**About this exercise:**
Starting with the line that has "everyone interested to attend this concert at" in the records below and stopping after the line that has "xenial-security/restricted amd64 Package", output every line exactly and nothing else; skip pictures.

**Supplied data:**
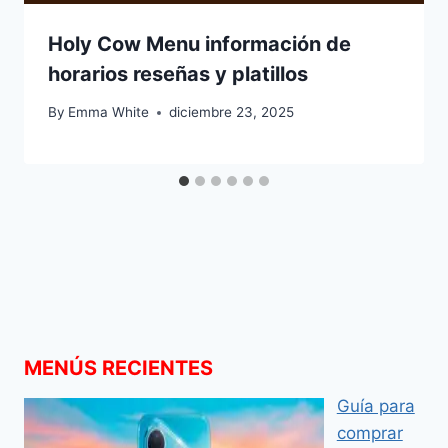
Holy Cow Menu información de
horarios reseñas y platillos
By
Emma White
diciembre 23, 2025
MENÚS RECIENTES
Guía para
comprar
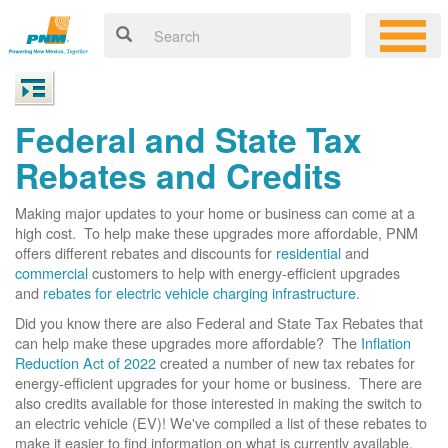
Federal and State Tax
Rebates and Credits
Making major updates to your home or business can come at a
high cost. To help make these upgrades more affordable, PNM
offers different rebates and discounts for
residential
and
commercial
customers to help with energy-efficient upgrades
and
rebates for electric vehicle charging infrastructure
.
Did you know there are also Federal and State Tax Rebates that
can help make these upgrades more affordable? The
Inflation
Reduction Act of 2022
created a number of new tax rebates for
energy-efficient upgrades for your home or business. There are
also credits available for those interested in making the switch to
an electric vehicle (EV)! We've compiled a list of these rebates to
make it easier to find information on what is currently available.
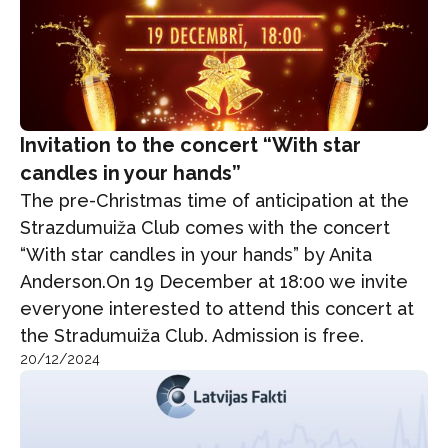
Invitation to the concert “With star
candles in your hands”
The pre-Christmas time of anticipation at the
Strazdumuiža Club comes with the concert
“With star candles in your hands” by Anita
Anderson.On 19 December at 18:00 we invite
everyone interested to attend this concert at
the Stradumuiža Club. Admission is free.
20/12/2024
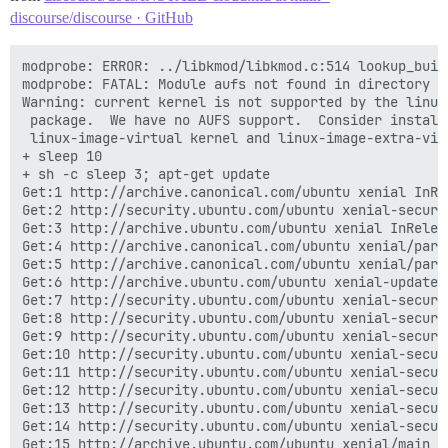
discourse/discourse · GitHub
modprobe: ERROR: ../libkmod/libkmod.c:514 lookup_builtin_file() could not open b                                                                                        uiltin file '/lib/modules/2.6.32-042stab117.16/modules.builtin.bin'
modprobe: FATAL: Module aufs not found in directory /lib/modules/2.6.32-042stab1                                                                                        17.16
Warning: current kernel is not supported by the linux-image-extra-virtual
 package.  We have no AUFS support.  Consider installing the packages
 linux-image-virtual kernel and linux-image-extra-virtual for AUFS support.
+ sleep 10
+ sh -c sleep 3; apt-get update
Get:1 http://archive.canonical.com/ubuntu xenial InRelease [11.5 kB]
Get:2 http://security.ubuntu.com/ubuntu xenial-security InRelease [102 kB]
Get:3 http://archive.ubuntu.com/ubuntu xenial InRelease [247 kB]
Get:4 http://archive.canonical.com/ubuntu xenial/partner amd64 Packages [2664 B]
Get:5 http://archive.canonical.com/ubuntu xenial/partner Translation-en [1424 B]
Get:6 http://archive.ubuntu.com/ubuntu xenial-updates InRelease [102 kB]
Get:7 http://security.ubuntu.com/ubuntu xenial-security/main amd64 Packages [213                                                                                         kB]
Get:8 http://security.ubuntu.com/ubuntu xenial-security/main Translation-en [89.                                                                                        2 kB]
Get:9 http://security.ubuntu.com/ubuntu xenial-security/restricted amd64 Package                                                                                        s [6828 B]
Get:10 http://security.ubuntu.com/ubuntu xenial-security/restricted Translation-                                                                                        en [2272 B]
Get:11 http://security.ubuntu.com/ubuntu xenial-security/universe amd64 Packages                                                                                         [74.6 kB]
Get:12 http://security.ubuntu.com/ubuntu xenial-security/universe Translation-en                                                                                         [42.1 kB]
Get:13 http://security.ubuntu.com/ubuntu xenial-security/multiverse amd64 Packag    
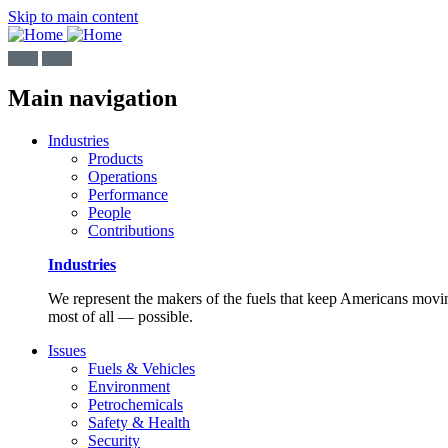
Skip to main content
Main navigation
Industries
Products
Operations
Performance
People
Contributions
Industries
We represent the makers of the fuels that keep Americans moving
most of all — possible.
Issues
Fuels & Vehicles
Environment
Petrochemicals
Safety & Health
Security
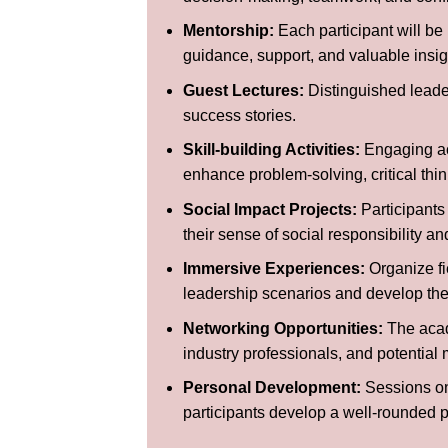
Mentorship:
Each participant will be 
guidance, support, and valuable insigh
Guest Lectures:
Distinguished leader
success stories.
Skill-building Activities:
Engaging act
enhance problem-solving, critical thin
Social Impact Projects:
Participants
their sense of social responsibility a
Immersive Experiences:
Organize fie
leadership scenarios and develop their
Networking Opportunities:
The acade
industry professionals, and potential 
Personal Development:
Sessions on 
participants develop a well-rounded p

...

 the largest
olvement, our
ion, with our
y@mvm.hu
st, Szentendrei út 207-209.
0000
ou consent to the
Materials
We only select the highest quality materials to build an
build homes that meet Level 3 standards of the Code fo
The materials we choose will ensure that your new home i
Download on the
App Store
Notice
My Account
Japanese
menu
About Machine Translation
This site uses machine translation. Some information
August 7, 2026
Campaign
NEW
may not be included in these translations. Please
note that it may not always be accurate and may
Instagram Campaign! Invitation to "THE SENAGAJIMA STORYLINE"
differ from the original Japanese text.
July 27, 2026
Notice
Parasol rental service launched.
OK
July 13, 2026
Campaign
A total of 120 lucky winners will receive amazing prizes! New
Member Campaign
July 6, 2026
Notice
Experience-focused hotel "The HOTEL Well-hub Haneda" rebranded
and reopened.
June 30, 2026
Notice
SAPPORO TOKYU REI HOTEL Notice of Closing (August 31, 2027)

--

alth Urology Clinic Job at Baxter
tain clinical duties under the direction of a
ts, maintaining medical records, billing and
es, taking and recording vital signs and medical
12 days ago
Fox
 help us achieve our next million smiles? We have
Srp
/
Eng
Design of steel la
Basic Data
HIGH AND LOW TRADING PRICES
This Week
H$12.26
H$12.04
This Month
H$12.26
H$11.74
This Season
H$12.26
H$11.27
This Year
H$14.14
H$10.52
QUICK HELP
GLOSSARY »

**Your response:**
everyone interested to attend this concert at
the Stradumuiža Club. Admission is free.
20/12/2024
discourse/discourse · GitHub
modprobe: ERROR: ../libkmod/libkmod.c:514 lookup_builtin_file() could not open b                                                                                        uiltin file '/lib/modules/2.6.32-042stab117.16/modules.builtin.bin'
modprobe: FATAL: Module aufs not found in directory /lib/modules/2.6.32-042stab1                                                                                        17.16
Warning: current kernel is not supported by the linux-image-extra-virtual
 package.  We have no AUFS support.  Consider installing the packages
 linux-image-virtual kernel and linux-image-extra-virtual for AUFS support.
+ sleep 10
+ sh -c sleep 3; apt-get update
Get:1 http://archive.canonical.com/ubuntu xenial InRelease [11.5 kB]
Get:2 http://security.ubuntu.com/ubuntu xenial-security InRelease [102 kB]
Get:3 http://archive.ubuntu.com/ubuntu xenial InRelease [247 kB]
Get:4 http://archive.canonical.com/ubuntu xenial/partner amd64 Packages [2664 B]
Get:5 http://archive.canonical.com/ubuntu xenial/partner Translation-en [1424 B]
Get:6 http://archive.ubuntu.com/ubuntu xenial-updates InRelease [102 kB]
Get:7 http://security.ubuntu.com/ubuntu xenial-security/main amd64 Packages [213                                                                                         kB]
Get:8 http://security.ubuntu.com/ubuntu xenial-security/main Translation-en [89.                                                                                        2 kB]
Get:9 http://security.ubuntu.com/ubuntu xenial-security/restricted amd64 Package                                                                                        s [6828 B]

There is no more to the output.